Extracted records:
———
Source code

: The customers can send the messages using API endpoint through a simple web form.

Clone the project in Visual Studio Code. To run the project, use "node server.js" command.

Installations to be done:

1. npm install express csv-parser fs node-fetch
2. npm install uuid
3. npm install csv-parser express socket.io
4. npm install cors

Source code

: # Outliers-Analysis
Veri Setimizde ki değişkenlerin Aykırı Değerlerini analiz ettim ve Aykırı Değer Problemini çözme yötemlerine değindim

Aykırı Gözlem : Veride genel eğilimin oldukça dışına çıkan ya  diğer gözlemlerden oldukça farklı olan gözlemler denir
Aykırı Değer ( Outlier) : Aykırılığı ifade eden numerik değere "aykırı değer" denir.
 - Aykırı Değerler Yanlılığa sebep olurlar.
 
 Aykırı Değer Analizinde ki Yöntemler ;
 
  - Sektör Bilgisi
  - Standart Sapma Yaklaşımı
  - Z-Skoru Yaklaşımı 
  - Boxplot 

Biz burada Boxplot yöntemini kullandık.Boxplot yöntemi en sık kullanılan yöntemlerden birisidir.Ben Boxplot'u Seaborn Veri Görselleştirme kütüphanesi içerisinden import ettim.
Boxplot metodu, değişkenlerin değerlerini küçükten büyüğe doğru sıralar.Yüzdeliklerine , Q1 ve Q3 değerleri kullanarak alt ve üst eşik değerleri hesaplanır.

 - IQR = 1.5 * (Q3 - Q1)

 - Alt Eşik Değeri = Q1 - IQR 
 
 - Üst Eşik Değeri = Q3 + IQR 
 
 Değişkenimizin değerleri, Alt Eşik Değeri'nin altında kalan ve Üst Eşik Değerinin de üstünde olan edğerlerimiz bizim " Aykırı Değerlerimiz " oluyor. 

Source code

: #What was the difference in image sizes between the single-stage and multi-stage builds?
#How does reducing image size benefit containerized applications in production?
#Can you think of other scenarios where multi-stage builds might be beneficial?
———
• _What to do_
From the data above, select each line that contains the string "Boxplot".

• _Task result_
  - Boxplot 
Biz burada Boxplot yöntemini kullandık.Boxplot yöntemi en sık kullanılan yöntemlerden birisidir.Ben Boxplot'u Seaborn Veri Görselleştirme kütüphanesi içerisinden import ettim.
Boxplot metodu, değişkenlerin değerlerini küçükten büyüğe doğru sıralar.Yüzdeliklerine , Q1 ve Q3 değerleri kullanarak alt ve üst eşik değerleri hesaplanır.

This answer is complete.